La pieve di San Pietro a Gropina, la più antica pieve romanica del Valdarno Superiore, dichiarata monumento nazionale per la sua importanza storica ed artistica si trova su un colle da cui svetta sopra la  strada dei Setteponti. La chiesa costituisce uno degli esempi più alti dell’architettura romanica in Toscana. Già ricordata nel 774, nel sottochiesa si trovano i resti di una prima chiesa (V-VI secolo) e di una seconda a due navate (VIII-IX secolo). La chiesa, che ha un impianto basilicale con abside semicircolare, esternamente presenta decorazioni solo nell’abside, dove compare un motivo di arcate cieche spartite da lesene.
 
La decorazione interna è particolarmente ricca: di grande interesse un ambone del XII secolo (e non di epoca longobarda, come in genere si afferma) di gusto arcaicizzante scolpito con figure zoomorfe e motivi geometrizzanti. Il programma iconografico dei capitelli è una vera “enciclopedia sacra” con evidente intento didascalico: vi sono raffigurate scene tratte dall’Antico e Nuovo Testamento.
 
La pieve di San Giustino, nascosta tra le case nell’omonimo paese, non è ben riconoscibile da fuori per le varie trasformazioni subite nel tempo. La chiesa, ricordata come tale all’inizio dell’XI secolo, ha il prospetto intonacato, e solo nell’abside semicircolare e all’interno mostra caratteri romanici. Si presenta a tre navate spartite da pilastri tranne che in corrispondenza dell’ultima campata, ove sono impiegate colonne con capitelli. L’estrema semplicità della redazione architettonica trova riscontro anche nella decorazione dei capitelli, essenziale e semplice, ispirata a certe classicheggianti sculture, presenti nella pieve di Cascia, presso Reggello. Il suo aspetto attuale è frutto di un restauro degli anni sessanta del XX secolo. 
 
Castiglion Fibocchi è  un antico borgo dove spicca il Palazzo Comunale con la caratteristica torre dell’orologio. Gli stretti vicoli del centro storico regalano scorci molto piacevoli. 

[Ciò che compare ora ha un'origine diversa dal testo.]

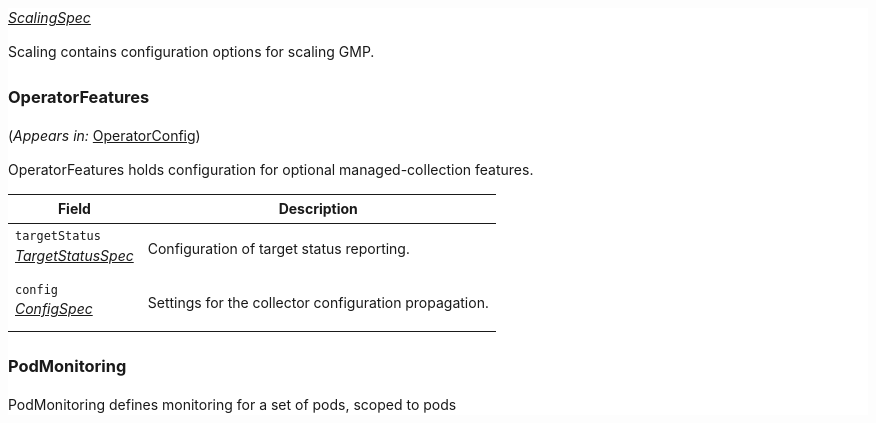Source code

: <em>
<a href="#monitoring.googleapis.com/v1.ScalingSpec">
ScalingSpec
</a>
</em>
</td>
<td>
<p>Scaling contains configuration options for scaling GMP.</p>
</td>
</tr>
</tbody>
</table>
<h3 id="monitoring.googleapis.com/v1.OperatorFeatures">
<span id="OperatorFeatures">OperatorFeatures
</span>
</h3>
<p>
(<em>Appears in: </em><a href="#monitoring.googleapis.com/v1.OperatorConfig">OperatorConfig</a>)
</p>
<div>
<p>OperatorFeatures holds configuration for optional managed-collection features.</p>
</div>
<table>
<thead>
<tr>
<th>Field</th>
<th>Description</th>
</tr>
</thead>
<tbody>
<tr>
<td>
<code>targetStatus</code><br/>
<em>
<a href="#monitoring.googleapis.com/v1.TargetStatusSpec">
TargetStatusSpec
</a>
</em>
</td>
<td>
<p>Configuration of target status reporting.</p>
</td>
</tr>
<tr>
<td>
<code>config</code><br/>
<em>
<a href="#monitoring.googleapis.com/v1.ConfigSpec">
ConfigSpec
</a>
</em>
</td>
<td>
<p>Settings for the collector configuration propagation.</p>
</td>
</tr>
</tbody>
</table>
<h3 id="monitoring.googleapis.com/v1.PodMonitoring">
<span id="PodMonitoring">PodMonitoring
</span>
</h3>
<div>
<p>PodMonitoring defines monitoring for a set of pods, scoped to pods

Il paese sorge sulle ultimi propaggini del massiccio del Pratomagno che degradano verso la piana di Arezzo, lungo l’antica Via Clodia (o Cassia Vetus). Il territorio comunale già abitato nella tarda età repubblicana (I secolo a.C.), attorno all’anno mille fu castello dei Conti Guidi a guardia della strada che collegava il Valdarno al Casentino.
 
Nel 1385, con la vittoria di Firenze su Arezzo cadde sotto il dominio della Repubblica di Firenze. Lungo l’attuale strada dei Setteponti si possono osservare alcuni esempi della tipica edilizia rurale: le Case Leopoldine, con la colombaia, la loggia e il portico, fra le più belle della zona. A monte del capoluogo si trova la piccola frazione di Gello Biscardo con il suo borgo antico splendidamente conservato. Sulla collina si possono osservare i ruderi di San Quirico, la pieve paleocristiana di cui si hanno testimonianze già dall’XI secolo.
 
L’ultima tappa prima di arrivare alla periferia d’Arezzo è Ponte a Buriano, piccolo centro abitato famoso per il suo ponte romanico sull’Arno realizzato in pietra, a sette arcate e a cui si lavorò quasi quaranta anni, dal 1240 al 1277. Gli studiosi lo identificano come quello che si intravede a destra alle spalle della Gioconda nel capolavoro di Leonardo Da Vinci.